The Times’ front-page scoop presumes that an allegation of abuse is the equivalent of proof of abuse. If the closed cases are any indication, that is a shaky assumption.

The inspector general recounts only two complaints for which substantiating evidence has been found. In the first, a prison guard has admitted to verbally abusing a Muslim inmate - the charge against him was that he had ordered the inmate to remove his shirt so he could shine his shoes with it.

In the second, the Bureau of Prisons substantiated the charge that a prison doctor had taunted an inmate. The inmate had claimed that the doctor said during a physical exam: “If I was in charge, I would execute every one of you . . . because of the crimes you all did.”

Such insults are deplorable. But they are irrelevant to the validity of the legal authority granted under the Patriot Act. Neither the guard nor the doctor was acting under Patriot Act powers; they were fulfilling prison duties that existed long before the act. The vast majority of post-9/11 complaints are garden-variety prison-abuse cases, almost always by guards.

Some perspective is in order: The number of complaints under investigation, even if all prove true, is a minute fraction of the thousands of contacts that the government has had with immigrants from terror-sponsoring and -breeding countries over the last two years.

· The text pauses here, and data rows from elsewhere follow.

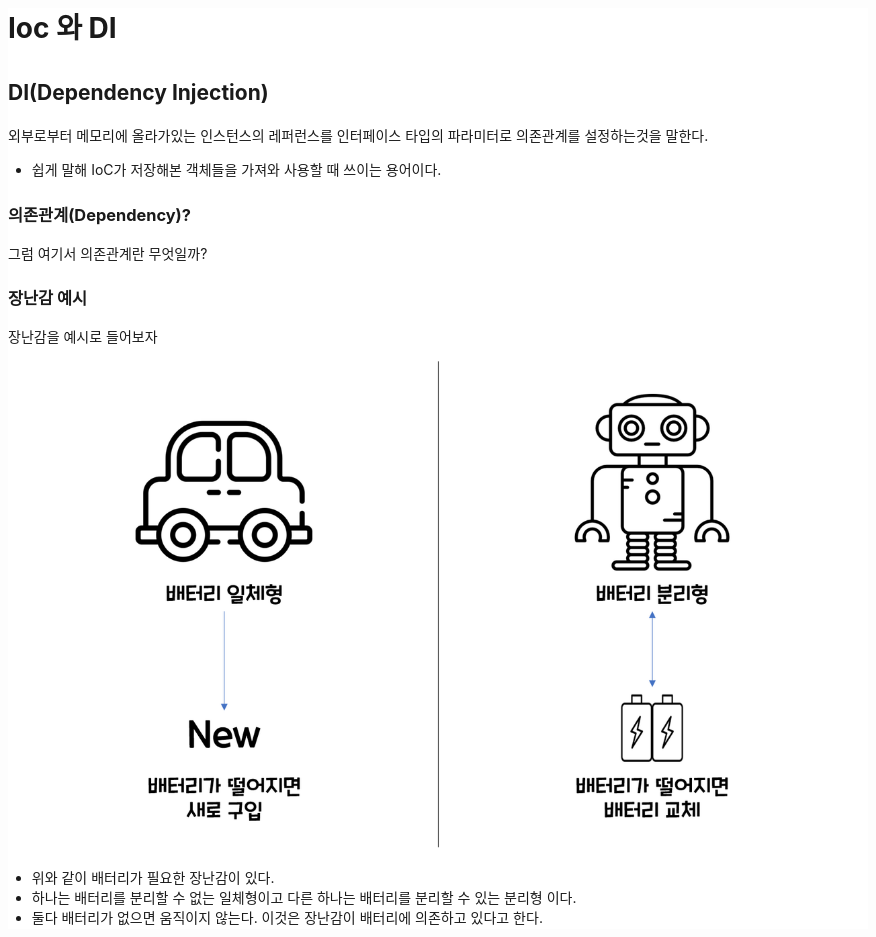 # Ioc 와 DI

## DI(Dependency Injection)
외부로부터 메모리에 올라가있는 인스턴스의 레퍼런스를 인터페이스 타입의 파라미터로 의존관계를 설정하는것을 말한다.
 - 쉽게 말해 IoC가 저장해본 객체들을 가져와 사용할 때 쓰이는 용어이다.

### 의존관계(Dependency)?
그럼 여기서 의존관계란 무엇일까?

### 장난감 예시
장난감을 예시로 들어보자 
<p align =center><img src ="/images/1.WhatIsSpring/2-1.dependency.png" width=80%></p>

- 위와 같이 배터리가 필요한 장난감이 있다. 
- 하나는 배터리를 분리할 수 없는 일체형이고 다른 하나는 배터리를 분리할 수 있는 분리형 이다. 
- 둘다 배터리가 없으면 움직이지 않는다. 이것은 장난감이 배터리에 의존하고 있다고 한다.

 
 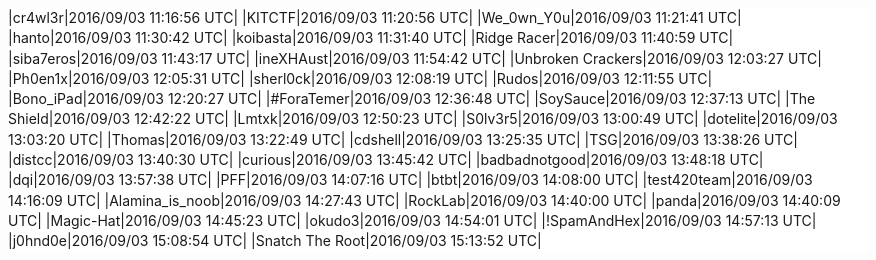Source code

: |cr4wl3r|2016/09/03 11:16:56 UTC|
|KITCTF|2016/09/03 11:20:56 UTC|
|We&#95;0wn&#95;Y0u|2016/09/03 11:21:41 UTC|
|hanto|2016/09/03 11:30:42 UTC|
|koibasta|2016/09/03 11:31:40 UTC|
|Ridge Racer|2016/09/03 11:40:59 UTC|
|siba7eros|2016/09/03 11:43:17 UTC|
|ineXHAust|2016/09/03 11:54:42 UTC|
|Unbroken Crackers|2016/09/03 12:03:27 UTC|
|Ph0en1x|2016/09/03 12:05:31 UTC|
|sherl0ck|2016/09/03 12:08:19 UTC|
|Rudos|2016/09/03 12:11:55 UTC|
|Bono&#95;iPad|2016/09/03 12:20:27 UTC|
|&#35;ForaTemer|2016/09/03 12:36:48 UTC|
|SoySauce|2016/09/03 12:37:13 UTC|
|The Shield|2016/09/03 12:42:22 UTC|
|Lmtxk|2016/09/03 12:50:23 UTC|
|S0lv3r5|2016/09/03 13:00:49 UTC|
|dotelite|2016/09/03 13:03:20 UTC|
|Thomas|2016/09/03 13:22:49 UTC|
|cdshell|2016/09/03 13:25:35 UTC|
|TSG|2016/09/03 13:38:26 UTC|
|distcc|2016/09/03 13:40:30 UTC|
|curious|2016/09/03 13:45:42 UTC|
|badbadnotgood|2016/09/03 13:48:18 UTC|
|dqi|2016/09/03 13:57:38 UTC|
|PFF|2016/09/03 14:07:16 UTC|
|btbt|2016/09/03 14:08:00 UTC|
|test420team|2016/09/03 14:16:09 UTC|
|Alamina&#95;is&#95;noob|2016/09/03 14:27:43 UTC|
|RockLab|2016/09/03 14:40:00 UTC|
|panda|2016/09/03 14:40:09 UTC|
|Magic&#45;Hat|2016/09/03 14:45:23 UTC|
|okudo3|2016/09/03 14:54:01 UTC|
|&#33;SpamAndHex|2016/09/03 14:57:13 UTC|
|j0hnd0e|2016/09/03 15:08:54 UTC|
|Snatch The Root|2016/09/03 15:13:52 UTC|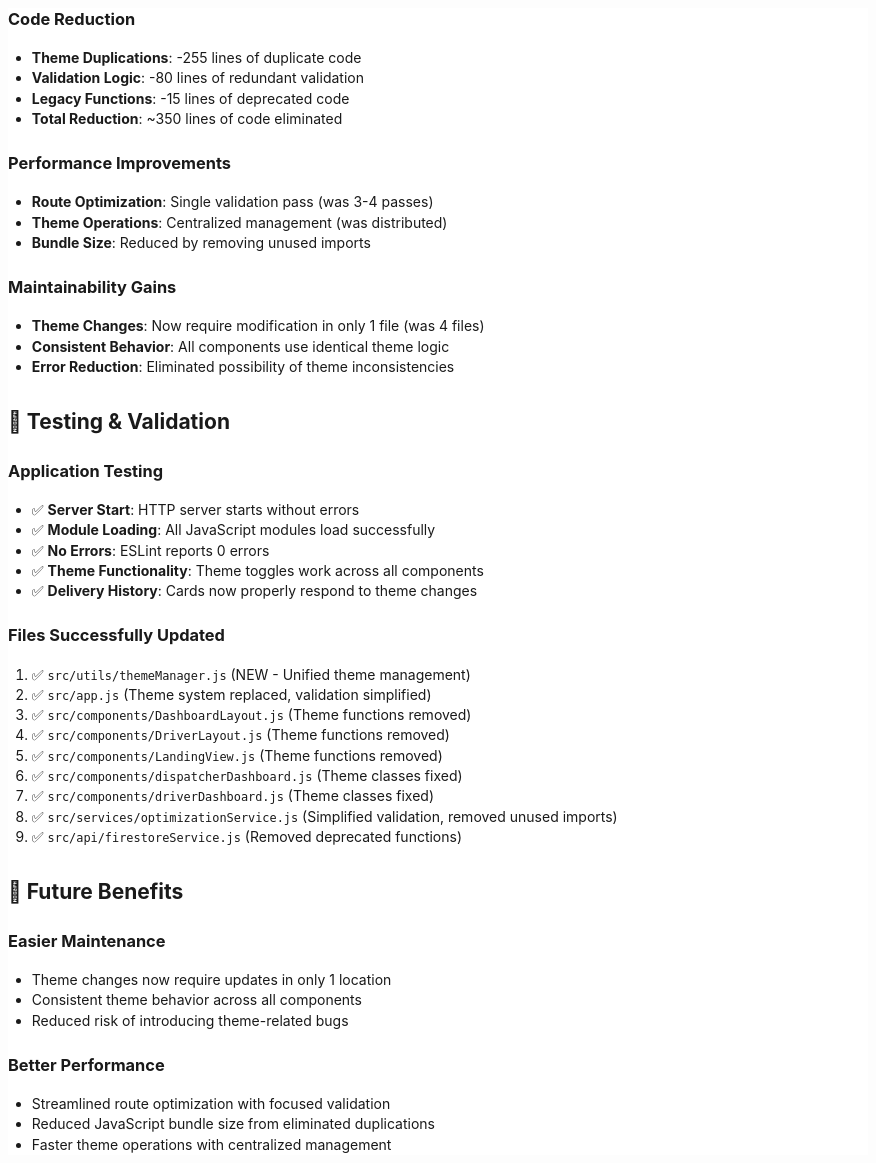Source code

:### **Code Reduction**
- **Theme Duplications**: -255 lines of duplicate code
- **Validation Logic**: -80 lines of redundant validation
- **Legacy Functions**: -15 lines of deprecated code
- **Total Reduction**: ~350 lines of code eliminated

### **Performance Improvements**
- **Route Optimization**: Single validation pass (was 3-4 passes)
- **Theme Operations**: Centralized management (was distributed)
- **Bundle Size**: Reduced by removing unused imports

### **Maintainability Gains**
- **Theme Changes**: Now require modification in only 1 file (was 4 files)
- **Consistent Behavior**: All components use identical theme logic
- **Error Reduction**: Eliminated possibility of theme inconsistencies

## 🧪 Testing & Validation

### **Application Testing**
- ✅ **Server Start**: HTTP server starts without errors
- ✅ **Module Loading**: All JavaScript modules load successfully
- ✅ **No Errors**: ESLint reports 0 errors
- ✅ **Theme Functionality**: Theme toggles work across all components
- ✅ **Delivery History**: Cards now properly respond to theme changes

### **Files Successfully Updated**
1. ✅ `src/utils/themeManager.js` (NEW - Unified theme management)
2. ✅ `src/app.js` (Theme system replaced, validation simplified)
3. ✅ `src/components/DashboardLayout.js` (Theme functions removed)
4. ✅ `src/components/DriverLayout.js` (Theme functions removed)
5. ✅ `src/components/LandingView.js` (Theme functions removed)
6. ✅ `src/components/dispatcherDashboard.js` (Theme classes fixed)
7. ✅ `src/components/driverDashboard.js` (Theme classes fixed)
8. ✅ `src/services/optimizationService.js` (Simplified validation, removed unused imports)
9. ✅ `src/api/firestoreService.js` (Removed deprecated functions)

## 🚀 Future Benefits

### **Easier Maintenance**
- Theme changes now require updates in only 1 location
- Consistent theme behavior across all components
- Reduced risk of introducing theme-related bugs

### **Better Performance**
- Streamlined route optimization with focused validation
- Reduced JavaScript bundle size from eliminated duplications
- Faster theme operations with centralized management
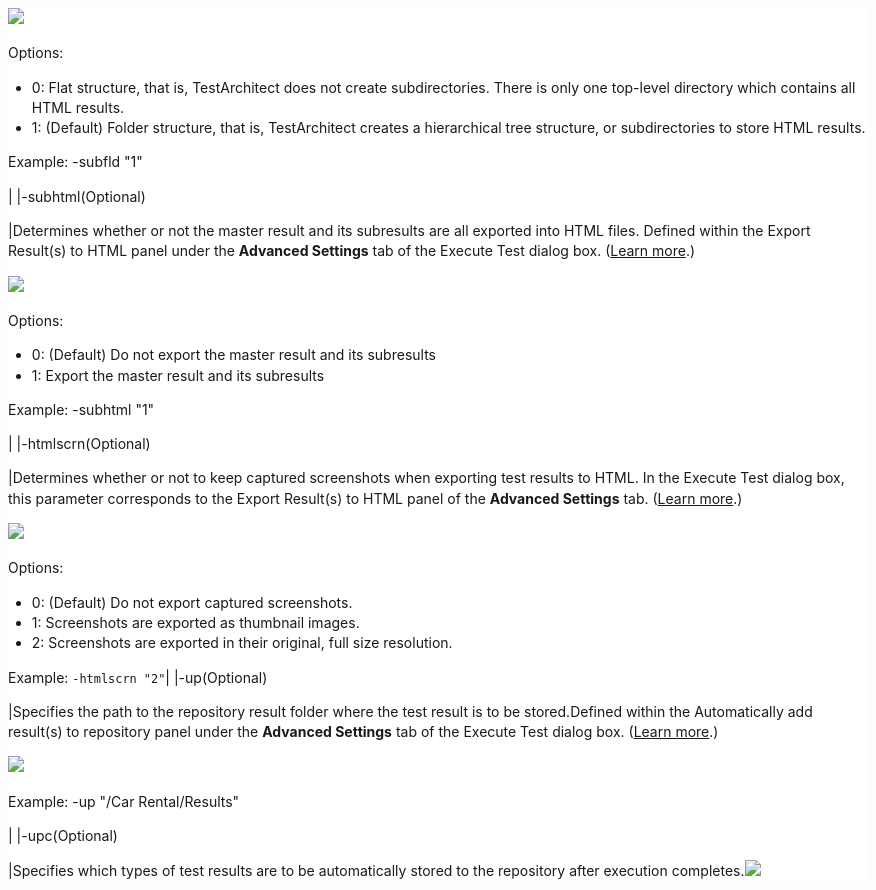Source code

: ![](../Images/execute_cmd_subfld.png)

Options:

-   0: Flat structure, that is, TestArchitect does not create subdirectories. There is only one top-level directory which contains all HTML results.
-   1: \(Default\) Folder structure, that is, TestArchitect creates a hierarchical tree structure, or subdirectories to store HTML results.

Example: -subfld "1"

|
|-subhtml\(Optional\)

|Determines whether or not the master result and its subresults are all exported into HTML files. Defined within the Export Result\(s\) to HTML panel under the **Advanced Settings** tab of the Execute Test dialog box. \([Learn more](Test_result_export_HTML.html).\)

![](../Images/execute_cmd_exportsubresults.png)

Options:

-   0: \(Default\) Do not export the master result and its subresults
-   1: Export the master result and its subresults

Example: -subhtml "1"

|
|-htmlscrn\(Optional\)

|Determines whether or not to keep captured screenshots when exporting test results to HTML. In the Execute Test dialog box, this parameter corresponds to the Export Result\(s\) to HTML panel of the **Advanced Settings** tab. \([Learn more](Test_result_export_HTML.html).\)

![](../Images/execute_cmd_exportscreenshotcond.png)

Options:

-   0: \(Default\) Do not export captured screenshots.
-   1: Screenshots are exported as thumbnail images.
-   2: Screenshots are exported in their original, full size resolution.

Example: `-htmlscrn "2"`|
|-up\(Optional\)

|Specifies the path to the repository result folder where the test result is to be stored.Defined within the Automatically add result\(s\) to repository panel under the **Advanced Settings** tab of the Execute Test dialog box. \([Learn more](Test_result_storing_automatically.html).\)

![](../Images/execute_cmd_uploadtorepo.png)

Example: -up "/Car Rental/Results"

|
|-upc\(Optional\)

|Specifies which types of test results are to be automatically stored to the repository after execution completes.![](../Images/execute_cmd_uploadcond.png)
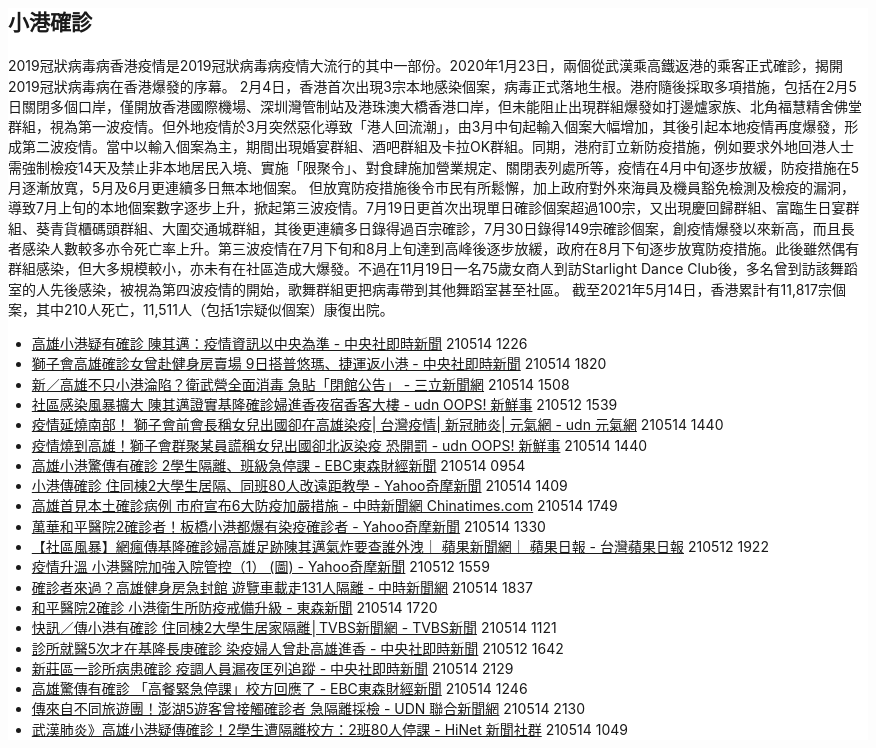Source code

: ## 小港確診

2019冠狀病毒病香港疫情是2019冠狀病毒病疫情大流行的其中一部份。2020年1月23日，兩個從武漢乘高鐵返港的乘客正式確診，揭開2019冠狀病毒病在香港爆發的序幕。
2月4日，香港首次出現3宗本地感染個案，病毒正式落地生根。港府隨後採取多項措施，包括在2月5日關閉多個口岸，僅開放香港國際機場、深圳灣管制站及港珠澳大橋香港口岸，但未能阻止出現群組爆發如打邊爐家族、北角福慧精舍佛堂群組，視為第一波疫情。但外地疫情於3月突然惡化導致「港人回流潮」，由3月中旬起輸入個案大幅增加，其後引起本地疫情再度爆發，形成第二波疫情。當中以輸入個案為主，期間出現婚宴群組、酒吧群組及卡拉OK群組。同期，港府訂立新防疫措施，例如要求外地回港人士需強制檢疫14天及禁止非本地居民入境、實施「限聚令」、對食肆施加營業規定、關閉表列處所等，疫情在4月中旬逐步放緩，防疫措施在5月逐漸放寬，5月及6月更連續多日無本地個案。
但放寬防疫措施後令市民有所鬆懈，加上政府對外來海員及機員豁免檢測及檢疫的漏洞，導致7月上旬的本地個案數字逐步上升，掀起第三波疫情。7月19日更首次出現單日確診個案超過100宗，又出現慶回歸群組、富臨生日宴群組、葵青貨櫃碼頭群組、大圍交通城群組，其後更連續多日錄得過百宗確診，7月30日錄得149宗確診個案，創疫情爆發以來新高，而且長者感染人數較多亦令死亡率上升。第三波疫情在7月下旬和8月上旬達到高峰後逐步放緩，政府在8月下旬逐步放寬防疫措施。此後雖然偶有群組感染，但大多規模較小，亦未有在社區造成大爆發。不過在11月19日一名75歲女商人到訪Starlight Dance Club後，多名曾到訪該舞蹈室的人先後感染，被視為第四波疫情的開始，歌舞群組更把病毒帶到其他舞蹈室甚至社區。
截至2021年5月14日，香港累計有11,817宗個案，其中210人死亡，11,511人（包括1宗疑似個案）康復出院。
- [高雄小港疑有確診 陳其邁：疫情資訊以中央為準 - 中央社即時新聞](https://www.cna.com.tw/news/ahel/202105140083.aspx "高雄小港疑有確診 陳其邁：疫情資訊以中央為準 - 中央社即時新聞") 210514 1226
- [獅子會高雄確診女曾赴健身房賣場 9日搭普悠瑪、捷運返小港 - 中央社即時新聞](https://www.cna.com.tw/news/firstnews/202105140251.aspx "獅子會高雄確診女曾赴健身房賣場 9日搭普悠瑪、捷運返小港 - 中央社即時新聞") 210514 1820
- [新／高雄不只小港淪陷？衛武營全面消毒 急貼「閉館公告」 - 三立新聞網](https://www.setn.com/News.aspx?NewsID=939266 "新／高雄不只小港淪陷？衛武營全面消毒 急貼「閉館公告」 - 三立新聞網") 210514 1508
- [社區感染風暴擴大 陳其邁證實基隆確診婦進香夜宿香客大樓 - udn OOPS! 新鮮事](https://udn.com/news/story/120940/5452434 "社區感染風暴擴大 陳其邁證實基隆確診婦進香夜宿香客大樓 - udn OOPS! 新鮮事") 210512 1539
- [疫情延燒南部！ 獅子會前會長稱女兒出國卻在高雄染疫| 台灣疫情| 新冠肺炎| 元氣網 - udn 元氣網](https://health.udn.com/health/story/120950/5457628 "疫情延燒南部！ 獅子會前會長稱女兒出國卻在高雄染疫| 台灣疫情| 新冠肺炎| 元氣網 - udn 元氣網") 210514 1440
- [疫情燒到高雄！獅子會群聚某員謊稱女兒出國卻北返染疫 恐開罰 - udn OOPS! 新鮮事](https://udn.com/news/story/120940/5457628 "疫情燒到高雄！獅子會群聚某員謊稱女兒出國卻北返染疫 恐開罰 - udn OOPS! 新鮮事") 210514 1440
- [高雄小港驚傳有確診 2學生隔離、班級急停課 - EBC東森財經新聞](https://fnc.ebc.net.tw/fncnews/headline/134402 "高雄小港驚傳有確診 2學生隔離、班級急停課 - EBC東森財經新聞") 210514 0954
- [小港傳確診 住同棟2大學生居隔、同班80人改遠距教學 - Yahoo奇摩新聞](https://tw.news.yahoo.com/%E5%B0%8F%E6%B8%AF%E5%82%B3%E7%A2%BA%E8%A8%BA-%E4%BD%8F%E5%90%8C%E6%A3%9F2%E5%A4%A7%E5%AD%B8%E7%94%9F%E5%B1%85%E9%9A%94-%E5%90%8C%E7%8F%AD80%E4%BA%BA%E6%94%B9%E9%81%A0%E8%B7%9D%E6%95%99%E5%AD%B8-055908729.html "小港傳確診 住同棟2大學生居隔、同班80人改遠距教學 - Yahoo奇摩新聞") 210514 1409
- [高雄首見本土確診病例 市府宣布6大防疫加嚴措施 - 中時新聞網 Chinatimes.com](https://www.chinatimes.com/realtimenews/20210514004440-260405 "高雄首見本土確診病例 市府宣布6大防疫加嚴措施 - 中時新聞網 Chinatimes.com") 210514 1749
- [萬華和平醫院2確診者！板橋小港都爆有染疫確診者 - Yahoo奇摩新聞](https://tw.news.yahoo.com/%E5%92%8C%E5%B9%B3%E9%86%AB%E9%99%A2%E8%8C%B6%E8%97%9D%E9%A4%A8%E8%80%81%E9%97%86%E5%8E%BB%E9%81%8E%E5%AE%9C%E8%98%AD-%E6%9D%BF%E6%A9%8B%E5%B0%8F%E6%B8%AF%E9%83%BD%E7%88%86%E6%9C%89%E6%9F%93%E7%96%AB%E7%A2%BA%E8%A8%BA%E8%80%85-040500041.html "萬華和平醫院2確診者！板橋小港都爆有染疫確診者 - Yahoo奇摩新聞") 210514 1330
- [【社區風暴】網瘋傳基隆確診婦高雄足跡陳其邁氣炸要查誰外洩｜ 蘋果新聞網｜ 蘋果日報 - 台灣蘋果日報](https://tw.appledaily.com/life/20210512/4UISTURBNFFHJDM5YTRPHPHHXA/ "【社區風暴】網瘋傳基隆確診婦高雄足跡陳其邁氣炸要查誰外洩｜ 蘋果新聞網｜ 蘋果日報 - 台灣蘋果日報") 210512 1922
- [疫情升溫 小港醫院加強入院管控（1） (圖) - Yahoo奇摩新聞](https://tw.news.yahoo.com/%E7%96%AB%E6%83%85%E5%8D%87%E6%BA%AB-%E5%B0%8F%E6%B8%AF%E9%86%AB%E9%99%A2%E5%8A%A0%E5%BC%B7%E5%85%A5%E9%99%A2%E7%AE%A1%E6%8E%A7-1-%E5%9C%96-075944072.html "疫情升溫 小港醫院加強入院管控（1） (圖) - Yahoo奇摩新聞") 210512 1559
- [確診者來過？高雄健身房急封館 遊覽車載走131人隔離 - 中時新聞網](https://www.chinatimes.com/realtimenews/20210514004781-260405?ctrack=pc_society_headl_p02 "確診者來過？高雄健身房急封館 遊覽車載走131人隔離 - 中時新聞網") 210514 1837
- [和平醫院2確診 小港衛生所防疫戒備升級 - 東森新聞](https://news.ebc.net.tw/news/living/260900 "和平醫院2確診 小港衛生所防疫戒備升級 - 東森新聞") 210514 1720
- [快訊／傳小港有確診 住同棟2大學生居家隔離│TVBS新聞網 - TVBS新聞](https://news.tvbs.com.tw/life/1509175 "快訊／傳小港有確診 住同棟2大學生居家隔離│TVBS新聞網 - TVBS新聞") 210514 1121
- [診所就醫5次才在基隆長庚確診 染疫婦人曾赴高雄進香 - 中央社即時新聞](https://www.cna.com.tw/news/firstnews/202105120191.aspx "診所就醫5次才在基隆長庚確診 染疫婦人曾赴高雄進香 - 中央社即時新聞") 210512 1642
- [新莊區一診所病患確診 疫調人員漏夜匡列追蹤 - 中央社即時新聞](https://www.cna.com.tw/news/firstnews/202105140332.aspx "新莊區一診所病患確診 疫調人員漏夜匡列追蹤 - 中央社即時新聞") 210514 2129
- [高雄驚傳有確診 「高餐緊急停課」校方回應了 - EBC東森財經新聞](https://fnc.ebc.net.tw/fncnews/life/134428 "高雄驚傳有確診 「高餐緊急停課」校方回應了 - EBC東森財經新聞") 210514 1246
- [傳來自不同旅遊團！澎湖5遊客曾接觸確診者 急隔離採檢 - UDN 聯合新聞網](https://udn.com/news/story/120940/5458428 "傳來自不同旅遊團！澎湖5遊客曾接觸確診者 急隔離採檢 - UDN 聯合新聞網") 210514 2130
- [武漢肺炎》高雄小港疑傳確診！2學生遭隔離校方：2班80人停課 - HiNet 新聞社群](https://times.hinet.net/picNews/23329243 "武漢肺炎》高雄小港疑傳確診！2學生遭隔離校方：2班80人停課 - HiNet 新聞社群") 210514 1049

Thirty-four facially valid complaints of abuse and disrespect out of tens of thousands of contacts is a testimony to the professionalism of the law enforcement community.

Second, the Times’ ongoing attacks on the Bush administration fail to acknowledge how unprecedented the bureaucratic machinery is that was put in place immediately after 9/11 to protect Muslims from bigotry. Never before in the history of war has a government taken such care and spent such money to safeguard the rights of aliens, immigrants and enemy-combatant suspects. In the last six months, the Special Operations Branch has spent nearly half a million dollars advertising for civil-rights complainants on TV, radio and in newspapers and then investigating the resulting complaints.

A true news analysis of the Bush administration’s war on terror would read: Government safeguards civil liberties while strengthening national defenses. Don’t expect The New York Times to write that story, however; it’s not news the Times deems fit to print.